Suppose $X$ is symmetric and stable with index $\alpha$ and $Y$ is stable and nonnegative with index $\beta$. Show that $XY^{1/\alpha}$ is stable with index $\alpha \beta$.
The text also gives the hint that the Laplace transform of $Y$ is $L_Y(s) = \exp(-s^{\beta})$. I have no idea how this is helpful.
My first (only) idea is to use characteristic functions. We know that the characteristic function of $X$ is $\exp(-c|t|^{\alpha})$. However, that's where I get stuck. There is no independence assumption in the problem, and I have absolutely no idea how to proceed then.
False without independence assumption. If $X$ and $Y$ are independent then $Ee^{itXY^{1 /\alpha}}=E(Ee^{itXY^{1 /\alpha}}|Y)=Ee^{-c^{\alpha}|t|^{\alpha} Y}=e^{-c^{\beta \alpha}|t|^{\beta \alpha}}$ so $XY^{1 /\alpha}$ is symmetric stable with index $\beta \alpha$.

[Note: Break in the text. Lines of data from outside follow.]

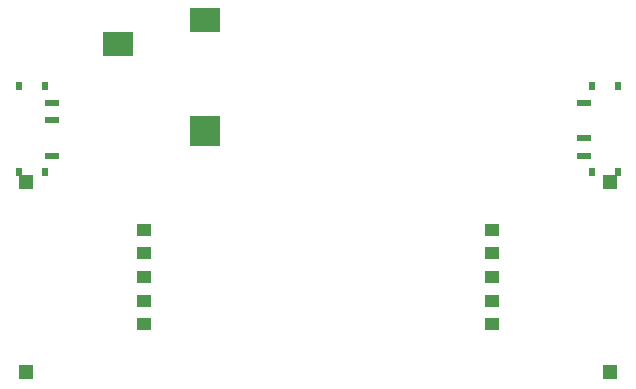
<source format=gbr>
G04 DipTrace 3.3.1.1*
G04 BottomPaste.gbr*
%MOIN*%
G04 #@! TF.FileFunction,Paste,Bot*
G04 #@! TF.Part,Single*
%ADD45R,0.047244X0.03937*%
%ADD47R,0.047244X0.051181*%
%ADD48R,0.023622X0.031496*%
%ADD50R,0.051181X0.019685*%
%ADD54R,0.102362X0.07874*%
%ADD56R,0.102362X0.102362*%
%FSLAX26Y26*%
G04*
G70*
G90*
G75*
G01*
G04 BotPaste*
%LPD*%
D56*
X1031575Y1547984D3*
D54*
X740079Y1839323D3*
X1031417Y1918063D3*
D50*
X2293307Y1643702D3*
Y1525592D3*
Y1466537D3*
D48*
X2318898Y1698820D3*
X2405512D3*
X2318898Y1411419D3*
X2405512D3*
D50*
X521654Y1466537D3*
Y1584647D3*
Y1643702D3*
D48*
X496063Y1411419D3*
X409449D3*
X496063Y1698820D3*
X409449D3*
D47*
X2381890Y1379923D3*
Y746064D3*
D45*
X1988189Y1062993D3*
Y1141734D3*
Y984253D3*
Y905513D3*
Y1220474D3*
D47*
X433071Y746064D3*
Y1379923D3*
D45*
X826772Y1062993D3*
Y984253D3*
Y1141734D3*
Y1220474D3*
Y905513D3*
M02*

</source>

Counterexample: if $Z$ has standard normal distribution that $Y=\frac 1 {Z^{2}}$ is a positive stable random variable with index $\beta =\frac 1 2$. Take $X=Z$ so that $X$ is stable with index $2$. But $XY^{\frac 1 2}=\frac Z {|Z|}$ is not stable with index $1$ so the statement is false without independence.